#### TEXT BLOCK
▽

StatementResponse contains statement_id and status; other fields might be absent or present depending on context. If the SQL warehouse fails to execute the provided statement, a 200 response is returned with status.state set to FAILED (in contrast to a failure when accepting the request, which results in a non-200 response). Details of the error can be found at status.error in case of execution failures.

[Security best practices]: https://docs.databricks.com/sql/admin/sql-execution-tutorial.html#security-best-practices

Parameters:
  • statement – str The SQL statement to execute. The statement can optionally be parameterized, see parameters. The maximum query text size is 16 MiB.

  • warehouse_id

    str Warehouse upon which to execute a statement. See also [What are SQL warehouses?]

    [What are SQL warehouses?]: https://docs.databricks.com/sql/admin/warehouse-type.html

  • byte_limit – int (optional) Applies the given byte limit to the statement’s result size. Byte counts are based on internal data representations and might not match the final size in the requested format. If the result was truncated due to the byte limit, then truncated in the response is set to true. When using EXTERNAL_LINKS disposition, a default byte_limit of 100 GiB is applied if byte_limit is not explicitly set.

  • catalog

    str (optional) Sets default catalog for statement execution, similar to [USE CATALOG] in SQL.

    [USE CATALOG]: https://docs.databricks.com/sql/language-manual/sql-ref-syntax-ddl-use-catalog.html

  • disposition

    Disposition (optional) The fetch disposition provides two modes of fetching results: INLINE and EXTERNAL_LINKS.

    Statements executed with INLINE disposition will return result data inline, in JSON_ARRAY format, in a series of chunks. If a given statement produces a result set with a size larger than 25 MiB, that statement execution is aborted, and no result set will be available.

    NOTE Byte limits are computed based upon internal representations of the result set data, and might not match the sizes visible in JSON responses.

    Statements executed with EXTERNAL_LINKS disposition will return result data as external links: URLs that point to cloud storage internal to the workspace. Using EXTERNAL_LINKS disposition allows statements to generate arbitrarily sized result sets for fetching up to 100 GiB. The resulting links have two important properties:

    1. They point to resources _external_ to the Databricks compute; therefore any associated authentication information (typically a personal access token, OAuth token, or similar) _must be removed_ when fetching from these links.

    2. These are URLs with a specific expiration, indicated in the response. The behavior when attempting to use an expired link is cloud specific.

  • format

    Format (optional) Statement execution supports three result formats: JSON_ARRAY (default), ARROW_STREAM, and CSV.

    Important: The formats ARROW_STREAM and CSV are supported only with EXTERNAL_LINKS disposition. JSON_ARRAY is supported in INLINE and EXTERNAL_LINKS disposition.

△

#### JOB ITEM A
Write out the passage of the statement execution reference from "str (optional) Sets" to "INLINE and EXTERNAL_LINKS.".
The statement execution reference and the entries come from unrelated sources.

#### RECORDS SHOWN

▽

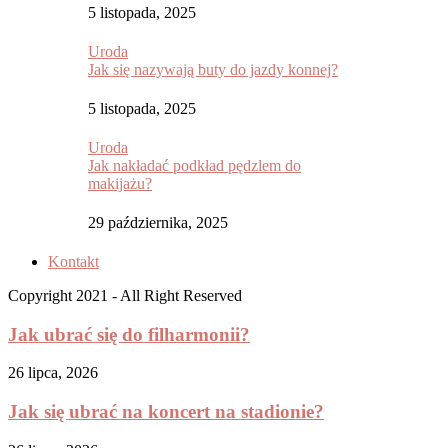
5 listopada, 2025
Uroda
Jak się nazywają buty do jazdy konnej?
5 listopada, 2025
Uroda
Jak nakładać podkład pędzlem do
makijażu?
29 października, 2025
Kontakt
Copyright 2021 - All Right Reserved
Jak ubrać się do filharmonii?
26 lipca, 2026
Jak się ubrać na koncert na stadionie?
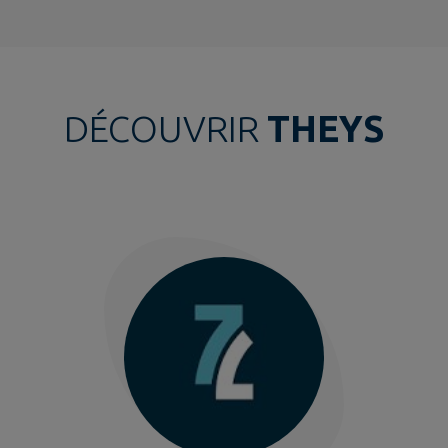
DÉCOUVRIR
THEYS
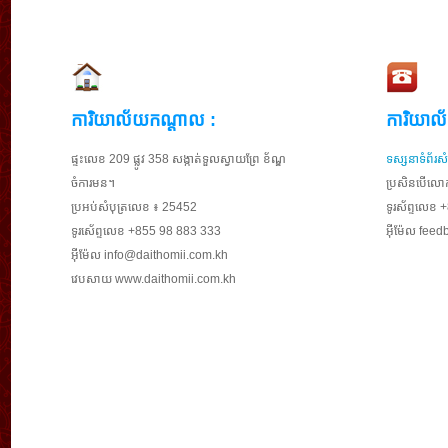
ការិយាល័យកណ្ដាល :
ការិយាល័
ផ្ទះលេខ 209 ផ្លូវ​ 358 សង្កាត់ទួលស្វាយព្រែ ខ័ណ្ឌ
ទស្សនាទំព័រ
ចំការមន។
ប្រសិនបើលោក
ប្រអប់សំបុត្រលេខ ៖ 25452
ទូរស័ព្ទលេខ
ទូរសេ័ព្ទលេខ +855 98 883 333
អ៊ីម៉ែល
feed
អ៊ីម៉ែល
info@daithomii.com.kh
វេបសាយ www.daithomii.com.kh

△
▽

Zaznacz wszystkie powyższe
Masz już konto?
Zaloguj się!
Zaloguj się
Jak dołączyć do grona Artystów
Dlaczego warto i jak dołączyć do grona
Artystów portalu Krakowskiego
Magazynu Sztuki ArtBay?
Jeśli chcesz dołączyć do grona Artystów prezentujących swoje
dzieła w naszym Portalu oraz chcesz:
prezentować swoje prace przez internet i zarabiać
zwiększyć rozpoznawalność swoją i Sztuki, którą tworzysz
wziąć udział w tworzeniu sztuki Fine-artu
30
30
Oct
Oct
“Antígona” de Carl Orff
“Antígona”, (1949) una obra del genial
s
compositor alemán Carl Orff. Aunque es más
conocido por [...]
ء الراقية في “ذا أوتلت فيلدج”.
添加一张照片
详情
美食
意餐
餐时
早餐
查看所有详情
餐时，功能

△

#### JOB ITEM B
Gather every line of the entries that contains the word "swoje". Case counts.

#### ANSWER A
str (optional) Sets default catalog for statement execution, similar to [USE CATALOG] in SQL.

    [USE CATALOG]: https://docs.databricks.com/sql/language-manual/sql-ref-syntax-ddl-use-catalog.html

  • disposition

    Disposition (optional) The fetch disposition provides two modes of fetching results: INLINE and EXTERNAL_LINKS.

#### ANSWER B
Jeśli chcesz dołączyć do grona Artystów prezentujących swoje
prezentować swoje prace przez internet i zarabiać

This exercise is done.